(Dataset entries)
----

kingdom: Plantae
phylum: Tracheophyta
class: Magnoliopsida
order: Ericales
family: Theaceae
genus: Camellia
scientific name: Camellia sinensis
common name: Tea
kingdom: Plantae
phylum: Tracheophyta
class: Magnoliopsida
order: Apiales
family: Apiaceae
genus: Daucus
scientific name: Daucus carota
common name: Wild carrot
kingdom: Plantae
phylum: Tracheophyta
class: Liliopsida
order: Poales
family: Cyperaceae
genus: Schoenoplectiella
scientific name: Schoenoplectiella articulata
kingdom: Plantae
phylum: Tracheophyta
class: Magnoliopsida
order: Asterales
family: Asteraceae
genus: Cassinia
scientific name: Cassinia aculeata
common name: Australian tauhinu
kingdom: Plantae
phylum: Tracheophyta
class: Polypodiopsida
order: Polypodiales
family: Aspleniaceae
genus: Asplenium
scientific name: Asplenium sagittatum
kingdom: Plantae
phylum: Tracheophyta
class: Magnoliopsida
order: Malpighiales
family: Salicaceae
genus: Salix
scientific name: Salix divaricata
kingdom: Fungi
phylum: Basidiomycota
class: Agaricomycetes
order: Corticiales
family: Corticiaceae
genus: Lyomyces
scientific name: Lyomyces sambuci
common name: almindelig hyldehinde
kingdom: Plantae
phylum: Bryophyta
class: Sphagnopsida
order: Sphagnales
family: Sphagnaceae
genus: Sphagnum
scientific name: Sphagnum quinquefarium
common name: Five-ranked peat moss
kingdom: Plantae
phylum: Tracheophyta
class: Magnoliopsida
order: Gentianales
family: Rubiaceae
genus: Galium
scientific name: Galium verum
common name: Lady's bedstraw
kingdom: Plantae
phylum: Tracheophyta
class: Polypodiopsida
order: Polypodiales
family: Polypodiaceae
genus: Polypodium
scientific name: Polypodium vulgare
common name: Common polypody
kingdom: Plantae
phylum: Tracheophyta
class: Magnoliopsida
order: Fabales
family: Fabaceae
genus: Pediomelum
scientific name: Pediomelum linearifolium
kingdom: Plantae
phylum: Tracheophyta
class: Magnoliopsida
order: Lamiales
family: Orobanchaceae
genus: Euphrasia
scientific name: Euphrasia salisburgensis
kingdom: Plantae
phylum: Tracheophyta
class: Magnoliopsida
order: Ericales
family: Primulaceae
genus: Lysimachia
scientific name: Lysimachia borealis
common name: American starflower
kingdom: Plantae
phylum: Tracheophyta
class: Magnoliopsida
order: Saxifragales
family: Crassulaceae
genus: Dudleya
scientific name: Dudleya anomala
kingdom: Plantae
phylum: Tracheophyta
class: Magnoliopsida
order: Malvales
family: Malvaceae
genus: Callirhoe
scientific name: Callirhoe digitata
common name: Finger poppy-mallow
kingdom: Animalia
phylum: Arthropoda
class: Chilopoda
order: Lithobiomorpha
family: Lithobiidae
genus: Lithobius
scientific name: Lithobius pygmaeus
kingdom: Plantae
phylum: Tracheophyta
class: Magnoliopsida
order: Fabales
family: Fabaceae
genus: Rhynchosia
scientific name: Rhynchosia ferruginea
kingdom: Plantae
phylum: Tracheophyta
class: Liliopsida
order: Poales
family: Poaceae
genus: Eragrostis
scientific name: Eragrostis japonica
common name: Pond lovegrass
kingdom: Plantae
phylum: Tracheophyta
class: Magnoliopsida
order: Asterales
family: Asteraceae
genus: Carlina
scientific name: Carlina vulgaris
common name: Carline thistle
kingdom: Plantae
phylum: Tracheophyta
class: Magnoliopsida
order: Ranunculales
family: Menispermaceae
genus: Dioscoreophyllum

----

**The task**
Rewrite the stretch from the start of the items through the line containing "family: Apiaceae", replacing "common name" with "vernacular name" and leaving everything else unchanged.

**Worked answer**
kingdom: Plantae
phylum: Tracheophyta
class: Magnoliopsida
order: Ericales
family: Theaceae
genus: Camellia
scientific name: Camellia sinensis
vernacular name: Tea
kingdom: Plantae
phylum: Tracheophyta
class: Magnoliopsida
order: Apiales
family: Apiaceae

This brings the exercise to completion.